ЗАДАНИЕ A: Выпишите из первого абзаца текста о бараке все глаголы, которыми описано, что делают люди в бараке.
ЗАДАНИЕ B: Что прошептала медсестра в ответ на слова о том, что нужно выбраться из барака?

ПРИВЕДЁННЫЙ ТЕКСТ:
Потом я стала замечать, что в бараке что-то происходит, люди беспокоятся, появляются и уходят. Это вызывало подозрения, я снова сказала медсестре, что нам необходимо отсюда выбраться. «Нет сил», — прошептала она. «Что значит «нет сил», когда дело идет о жизни и смерти?» Но она молчала. Вся дрожа, я остро чувствовала необходимость немедленно что-то предпринять.

И вот толчок к действиям. В барак вошел врач-эсэсовец в сопровождении целой свиты. Не Менгеле ли это? Он спрашивает, нет ли среди больных людей, готовых приступить к работе. Медлительные брезгливые движения этого высокопоставленного зверя не скрывают внимательности, с какой он подходит к отбору человеческого материала...

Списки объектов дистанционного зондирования
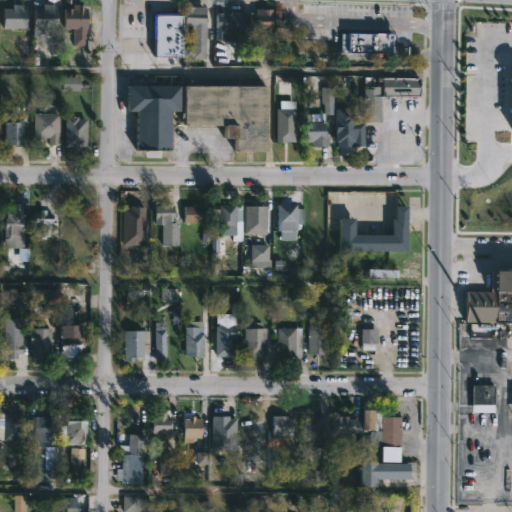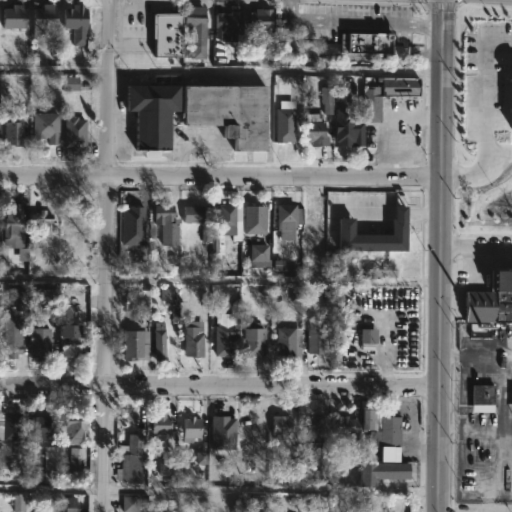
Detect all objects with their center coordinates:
road: (455, 2)
road: (424, 3)
road: (439, 5)
building: (13, 16)
building: (43, 18)
building: (260, 19)
building: (75, 21)
road: (354, 22)
building: (229, 27)
building: (195, 31)
building: (167, 34)
building: (364, 40)
road: (345, 57)
road: (220, 72)
building: (386, 91)
road: (484, 98)
building: (509, 98)
building: (228, 110)
building: (150, 111)
road: (383, 116)
building: (45, 126)
building: (46, 128)
building: (344, 128)
building: (345, 130)
building: (13, 132)
building: (74, 132)
building: (315, 132)
building: (315, 132)
building: (75, 133)
building: (13, 134)
road: (479, 172)
road: (220, 175)
building: (193, 213)
road: (367, 213)
road: (398, 214)
building: (193, 215)
road: (422, 215)
building: (226, 218)
building: (254, 219)
building: (288, 219)
building: (12, 220)
building: (226, 220)
building: (254, 221)
building: (40, 223)
building: (166, 223)
building: (287, 223)
building: (167, 224)
building: (13, 225)
building: (42, 225)
building: (372, 235)
building: (375, 236)
building: (72, 243)
building: (73, 244)
road: (476, 248)
road: (104, 256)
road: (439, 256)
building: (381, 273)
road: (219, 279)
building: (168, 295)
building: (43, 298)
building: (491, 300)
building: (491, 301)
building: (194, 338)
building: (367, 338)
building: (224, 339)
building: (253, 339)
building: (317, 339)
building: (192, 340)
building: (368, 340)
building: (225, 341)
building: (290, 341)
building: (317, 341)
building: (11, 342)
building: (38, 342)
building: (40, 343)
building: (159, 343)
building: (253, 343)
building: (286, 343)
building: (69, 344)
building: (135, 344)
building: (159, 345)
building: (12, 346)
building: (70, 347)
building: (134, 347)
road: (218, 385)
building: (480, 398)
building: (482, 399)
building: (511, 404)
road: (501, 411)
building: (161, 423)
building: (160, 424)
building: (345, 424)
building: (280, 425)
building: (11, 426)
building: (222, 426)
building: (344, 426)
building: (41, 427)
building: (190, 427)
building: (11, 428)
building: (191, 428)
building: (223, 428)
building: (281, 428)
building: (312, 428)
building: (42, 429)
building: (312, 429)
building: (74, 432)
building: (75, 434)
building: (389, 435)
building: (385, 457)
building: (130, 459)
building: (131, 461)
building: (68, 462)
building: (34, 470)
building: (382, 471)
road: (218, 489)
building: (257, 502)
building: (129, 504)
building: (365, 507)
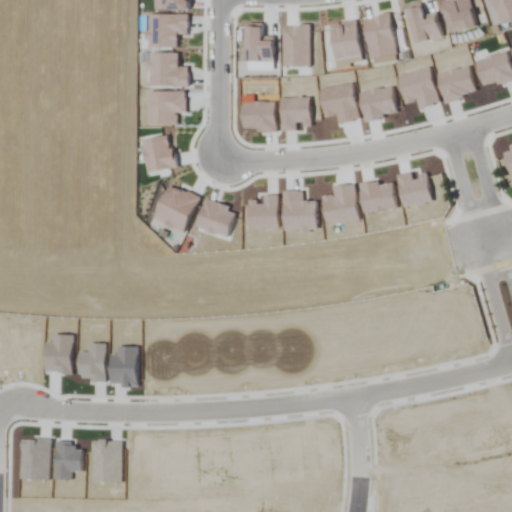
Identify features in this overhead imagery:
road: (238, 2)
road: (212, 80)
road: (364, 152)
road: (486, 217)
road: (490, 224)
road: (474, 251)
road: (494, 251)
crop: (256, 256)
road: (259, 416)
road: (1, 447)
road: (354, 457)
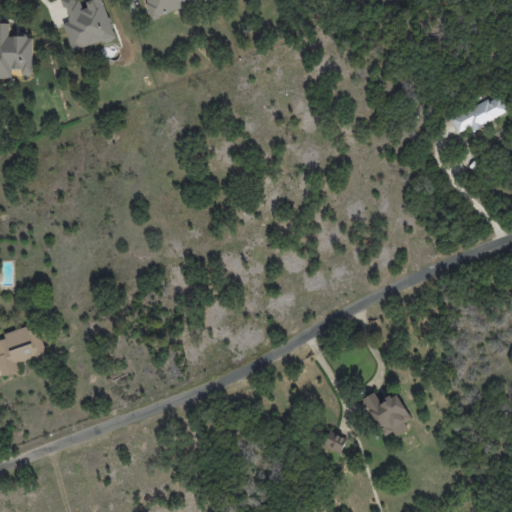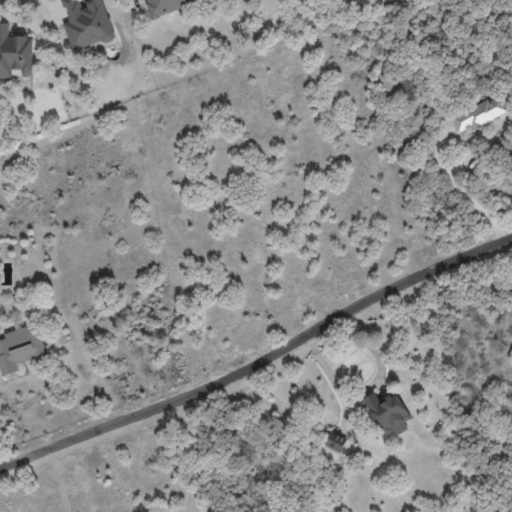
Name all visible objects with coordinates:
road: (50, 5)
building: (166, 5)
building: (86, 23)
building: (14, 53)
building: (479, 114)
road: (441, 167)
building: (19, 348)
road: (260, 362)
building: (387, 414)
building: (334, 441)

ПОЛЕ ОТВЕТА A: беспокоятся, появляются, уходят

ПОЛЕ ОТВЕТА B: «Нет сил».